Processing of Aggregations over Big Data Streams

Speaker : Professor Panos Chrysanthis
University of Pittsburg
Date: 27/02/2019
Time: 2:00 pm - 3:00 pm
Location: Paris-Rennes Room (EIT Digital)

Abstract

Online analytics and real-time data processing in most advanced IoT, scientific, business, and defense applications, rely heavily on the efficient execution of large numbers of Aggregate Continuous Queries (ACQs). ACQs continuously aggregate streaming data and periodically produce results such as max or average over a given window of the latest data.  Low operational cost and timely processing are of paramount importance in these applications. To meet these requirements under fixed resources, we have developed incremental evaluation algorithms as well as scheduling, stream partitioning and load shedding techniques for window-based aggregations.  In this talk, we will first overview our aforementioned contributions and then focus on two recent ones, (1) SlickDeque that optimizes the execution of multi-ACQs and (2) Concept-driven load shedding that adapts grouped aggregations to changing workloads.

Bio

Panos K. Chrysanthis is a Professor of Computer Science and the founding director of the Advanced Data Management Technologies Laboratory in the School of Computing and Information at the University of Pittsburgh.  He is also an Adjunct Professor at the Carnegie Mellon University and University of Cyprus. His research interests lie at the intersection of data management (Big Data, Databases, Data Streams & Sensor networks), distributed & mobile computing, operating and real-time systems.  He is a recipient of the NSF CAREER Award for his pioneer work on mobile data management, and he is an ACM Distinguished Scientist and a Senior Member of IEEE. He is also a recipient of the University of Pittsburgh Provost Award for Excellence in Mentoring (doctoral students).
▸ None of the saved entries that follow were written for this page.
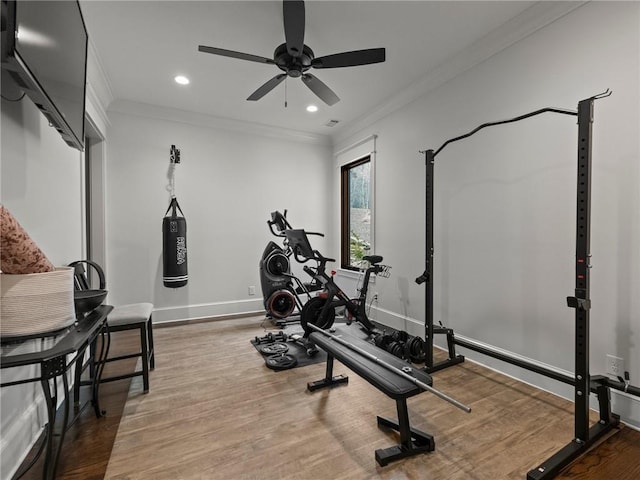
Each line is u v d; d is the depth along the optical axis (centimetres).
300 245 325
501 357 220
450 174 297
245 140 445
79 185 253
He is currently the Special Issues Coordinator for the Distributed and Parallel Databases Journal and on the editorial board of several journals, and has repeatedly served as a program committee chair and member in all major data management conferences. He earned his BS degree from the University of Athens, Greece and his MS and PhD degrees from the University of Massachusetts at Amherst.